(Version difference data)

>>>>>

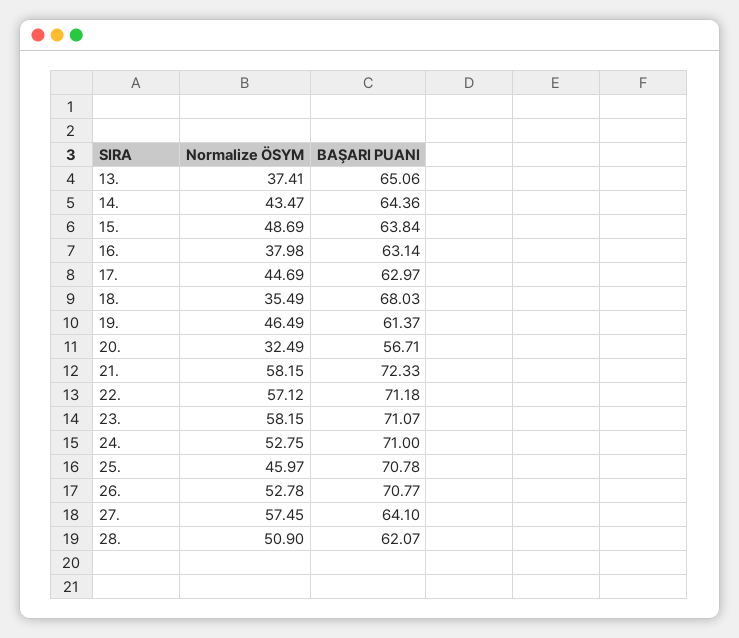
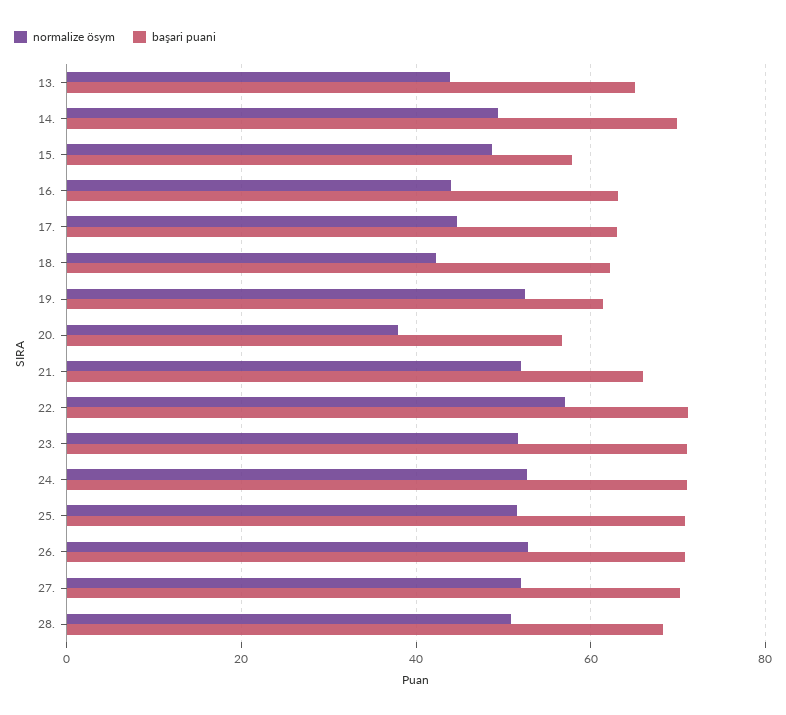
  {
    "Normalize ÖSYM": {
-     "13.": 37.41,
+     "13.": 44,
-     "14.": 43.47,
+     "14.": 50,
      "15.": 48.69,
-     "16.": 37.98,
+     "16.": 44,
      "17.": 44.69,
-     "18.": 35.49,
+     "18.": 42,
-     "19.": 46.49,
+     "19.": 52,
-     "20.": 32.49,
+     "20.": 38,
-     "21.": 58.15,
+     "21.": 52,
      "22.": 57.12,
-     "23.": 58.15,
+     "23.": 52,
      "24.": 52.75,
-     "25.": 45.97,
+     "25.": 52,
      "26.": 52.78,
-     "27.": 57.45,
+     "27.": 52,
      "28.": 50.9
    },
    "BAŞARI PUANI": {
      "13.": 65.06,
-     "14.": 64.36,
+     "14.": 70,
-     "15.": 63.84,
+     "15.": 58,
      "16.": 63.14,
      "17.": 62.97,
-     "18.": 68.03,
+     "18.": 62,
      "19.": 61.37,
      "20.": 56.71,
-     "21.": 72.33,
+     "21.": 66,
      "22.": 71.18,
      "23.": 71.07,
      "24.": 71,
      "25.": 70.78,
      "26.": 70.77,
-     "27.": 64.1,
+     "27.": 70,
-     "28.": 62.07
+     "28.": 68
    }
  }

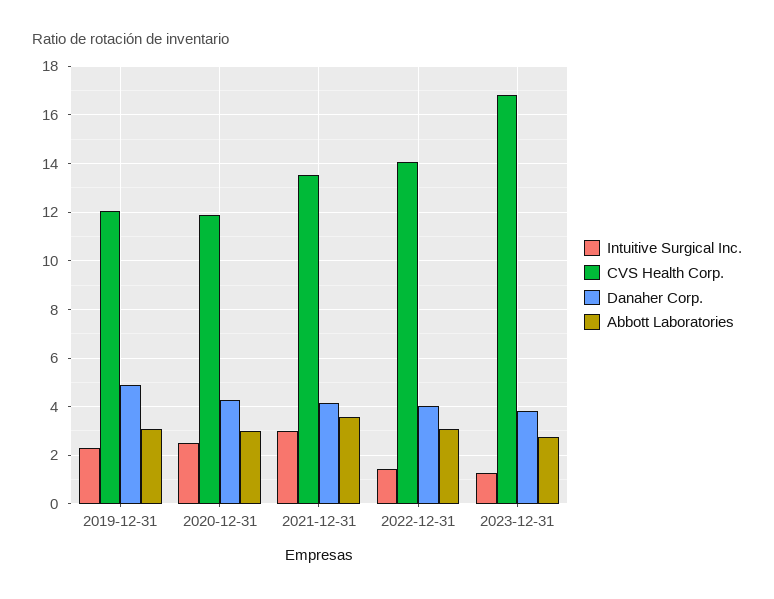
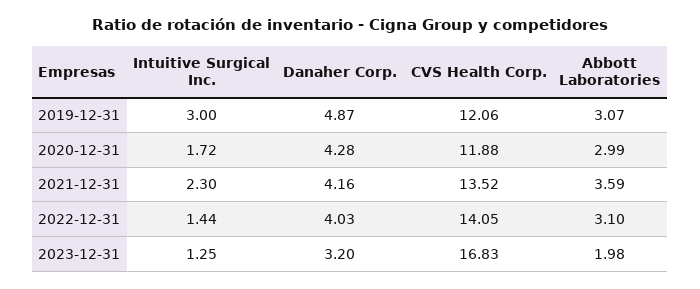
  {
    "Intuitive Surgical Inc.": {
-     "2019-12-31": 2.25,
+     "2019-12-31": 3,
-     "2020-12-31": 2.5,
+     "2020-12-31": 1.72,
-     "2021-12-31": 3,
+     "2021-12-31": 2.3,
      "2022-12-31": 1.44,
      "2023-12-31": 1.25
    },
    "CVS Health Corp.": {
      "2019-12-31": 12.06,
      "2020-12-31": 11.88,
      "2021-12-31": 13.52,
      "2022-12-31": 14.05,
      "2023-12-31": 16.83
    },
    "Danaher Corp.": {
      "2019-12-31": 4.87,
      "2020-12-31": 4.28,
      "2021-12-31": 4.16,
      "2022-12-31": 4.03,
-     "2023-12-31": 3.75
+     "2023-12-31": 3.2
    },
    "Abbott Laboratories": {
      "2019-12-31": 3.07,
      "2020-12-31": 2.99,
      "2021-12-31": 3.59,
      "2022-12-31": 3.1,
-     "2023-12-31": 2.75
+     "2023-12-31": 1.98
    }
  }

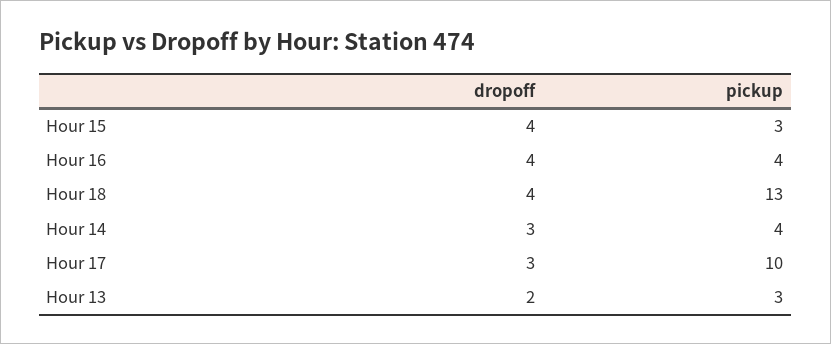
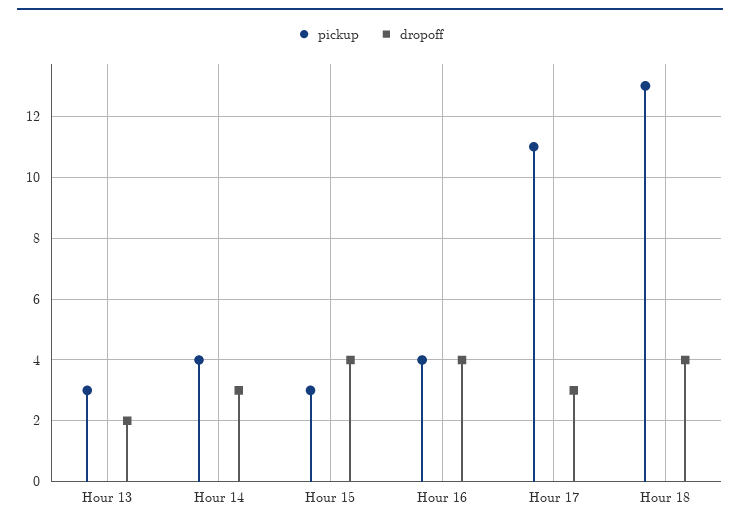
  {
    "dropoff": {
      "Hour 15": 4,
      "Hour 16": 4,
      "Hour 18": 4,
      "Hour 14": 3,
      "Hour 17": 3,
      "Hour 13": 2
    },
    "pickup": {
      "Hour 15": 3,
      "Hour 16": 4,
      "Hour 18": 13,
      "Hour 14": 4,
-     "Hour 17": 10,
+     "Hour 17": 11,
      "Hour 13": 3
    }
  }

<<<<<

Problem to work on » Transcribe each record exactly as it appears, but omit every picture.

Response »
  {
    "Normalize ÖSYM": {
-     "13.": 37.41,
+     "13.": 44,
-     "14.": 43.47,
+     "14.": 50,
      "15.": 48.69,
-     "16.": 37.98,
+     "16.": 44,
      "17.": 44.69,
-     "18.": 35.49,
+     "18.": 42,
-     "19.": 46.49,
+     "19.": 52,
-     "20.": 32.49,
+     "20.": 38,
-     "21.": 58.15,
+     "21.": 52,
      "22.": 57.12,
-     "23.": 58.15,
+     "23.": 52,
      "24.": 52.75,
-     "25.": 45.97,
+     "25.": 52,
      "26.": 52.78,
-     "27.": 57.45,
+     "27.": 52,
      "28.": 50.9
    },
    "BAŞARI PUANI": {
      "13.": 65.06,
-     "14.": 64.36,
+     "14.": 70,
-     "15.": 63.84,
+     "15.": 58,
      "16.": 63.14,
      "17.": 62.97,
-     "18.": 68.03,
+     "18.": 62,
      "19.": 61.37,
      "20.": 56.71,
-     "21.": 72.33,
+     "21.": 66,
      "22.": 71.18,
      "23.": 71.07,
      "24.": 71,
      "25.": 70.78,
      "26.": 70.77,
-     "27.": 64.1,
+     "27.": 70,
-     "28.": 62.07
+     "28.": 68
    }
  }

  {
    "Intuitive Surgical Inc.": {
-     "2019-12-31": 2.25,
+     "2019-12-31": 3,
-     "2020-12-31": 2.5,
+     "2020-12-31": 1.72,
-     "2021-12-31": 3,
+     "2021-12-31": 2.3,
      "2022-12-31": 1.44,
      "2023-12-31": 1.25
    },
    "CVS Health Corp.": {
      "2019-12-31": 12.06,
      "2020-12-31": 11.88,
      "2021-12-31": 13.52,
      "2022-12-31": 14.05,
      "2023-12-31": 16.83
    },
    "Danaher Corp.": {
      "2019-12-31": 4.87,
      "2020-12-31": 4.28,
      "2021-12-31": 4.16,
      "2022-12-31": 4.03,
-     "2023-12-31": 3.75
+     "2023-12-31": 3.2
    },
    "Abbott Laboratories": {
      "2019-12-31": 3.07,
      "2020-12-31": 2.99,
      "2021-12-31": 3.59,
      "2022-12-31": 3.1,
-     "2023-12-31": 2.75
+     "2023-12-31": 1.98
    }
  }

  {
    "dropoff": {
      "Hour 15": 4,
      "Hour 16": 4,
      "Hour 18": 4,
      "Hour 14": 3,
      "Hour 17": 3,
      "Hour 13": 2
    },
    "pickup": {
      "Hour 15": 3,
      "Hour 16": 4,
      "Hour 18": 13,
      "Hour 14": 4,
-     "Hour 17": 10,
+     "Hour 17": 11,
      "Hour 13": 3
    }
  }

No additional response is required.